Everyone knows what Robert Caro is noted for.
“The Passage of Power” is now out in bookstores, and is the latest installment of Caro’s series on Lyndon Johnson. Caro has devoted a large part of his life to making the past come alive with meaning and context in relation to the 36th President of the United States. In fact, Caro is now spending more time writing the years of Lyndon Johnson than Johnson spent living them.
But the first paragraph below is the one that struck me as just somehow perfect when thinking about the historian that writes the flowing narratives and gripping political tales about LBJ.
Caro is the last of the 19th-century biographers, the kind who believe that the life of a great or powerful man deserves not just a slim volume, or even a fat one, but a whole shelf full. He dresses every day in a jacket and tie and reports to a 22nd-floor office in a nondescript building near Columbus Circle, where his neighbors are lawyers or investment firms. His office looks as if it belongs to the kind of C.P.A. who still uses ledgers and a hand-cranked adding machine. There are an old wooden desk, wooden file cabinets and a maroon leather couch that never gets sat on. Here Caro writes the old-fashioned way: in longhand, on large legal pads.
The new book is 736 pages long and covers only about six years. It begins in 1958, with Johnson, so famously decisive and a man of action, dithering as he decides whether or not to run in the 1960 presidential election. The book then describes his loss to Kennedy on the first ballot at the Democratic convention and takes him through the miserable, humiliating years of his vice presidency before devoting almost half its length to the 47 days between Kennedy’s assassination in November 1963 (Caro’s account, told from Johnson’s point of view, is the most riveting ever) and the State of the Union address the following January — a period during which Johnson seizes the reins of power and, in breathtakingly short order, sets in motion much of the Great Society legislation.
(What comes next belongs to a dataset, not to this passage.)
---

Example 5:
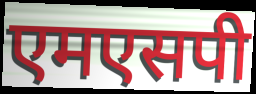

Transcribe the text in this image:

एमएसपी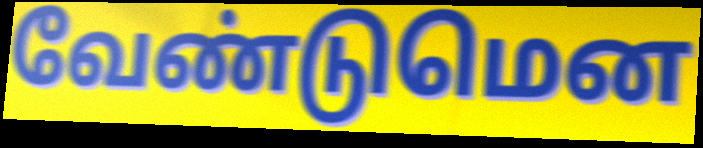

In other words, Caro’s pace has slowed so that he is now spending more time writing the years of Lyndon Johnson than Johnson spent living them, and he isn’t close to being done yet. We have still to read about the election of 1964, the Bobby Baker and Walter Jenkins scandals, Vietnam and the decision not to run for a second term. The Johnson whom most of us remember (and many of us marched in the streets against) — the stubborn, scowling Johnson, with the big jowls, the drooping elephant ears and the gallbladder scar — is only just coming into view.
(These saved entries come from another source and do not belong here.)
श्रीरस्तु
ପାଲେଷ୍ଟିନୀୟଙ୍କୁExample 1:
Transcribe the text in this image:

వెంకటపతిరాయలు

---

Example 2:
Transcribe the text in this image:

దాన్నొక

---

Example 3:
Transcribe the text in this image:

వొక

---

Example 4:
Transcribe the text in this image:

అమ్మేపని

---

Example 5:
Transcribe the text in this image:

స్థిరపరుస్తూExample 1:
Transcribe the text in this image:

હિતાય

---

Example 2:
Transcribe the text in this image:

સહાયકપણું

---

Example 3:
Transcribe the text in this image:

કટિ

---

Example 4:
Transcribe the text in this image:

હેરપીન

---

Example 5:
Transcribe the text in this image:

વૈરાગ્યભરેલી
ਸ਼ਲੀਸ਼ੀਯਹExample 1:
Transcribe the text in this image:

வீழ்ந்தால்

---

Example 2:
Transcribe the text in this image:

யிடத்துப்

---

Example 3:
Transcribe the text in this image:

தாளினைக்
Johnson, who all along predicted an early end for himself, died at 64. Caro is already 76, in excellent health after a scary bout with pancreatitis in 2004. He says that the reason “The Passage of Power” took so long is that he was at the same time researching the rest of the story, and that he can wrap it all up, with reasonable dispatch, in just one more volume. That’s what he said the last time, after finishing “Master of the Senate.” (He also thought he could finish “The Power Broker” in nine months or so. It took him seven years, during which he and his wife, Ina, went broke.) Robert Gottlieb, who signed up Caro to do “The Years of Lyndon Johnson” when he was editor in chief of Knopf, has continued to edit all of Caro’s books, even after officially leaving the company (he also excerpted Volume 2 at The New Yorker when he was editor in chief there). Not long ago he said he told Caro: “Let’s look at this situation actuarially. I’m now 80, and you are 75. The actuarial odds are that if you take however many more years you’re going to take, I’m not going to be here.” Gottlieb added, “The truth is, Bob doesn’t really need me, but he thinks he does.”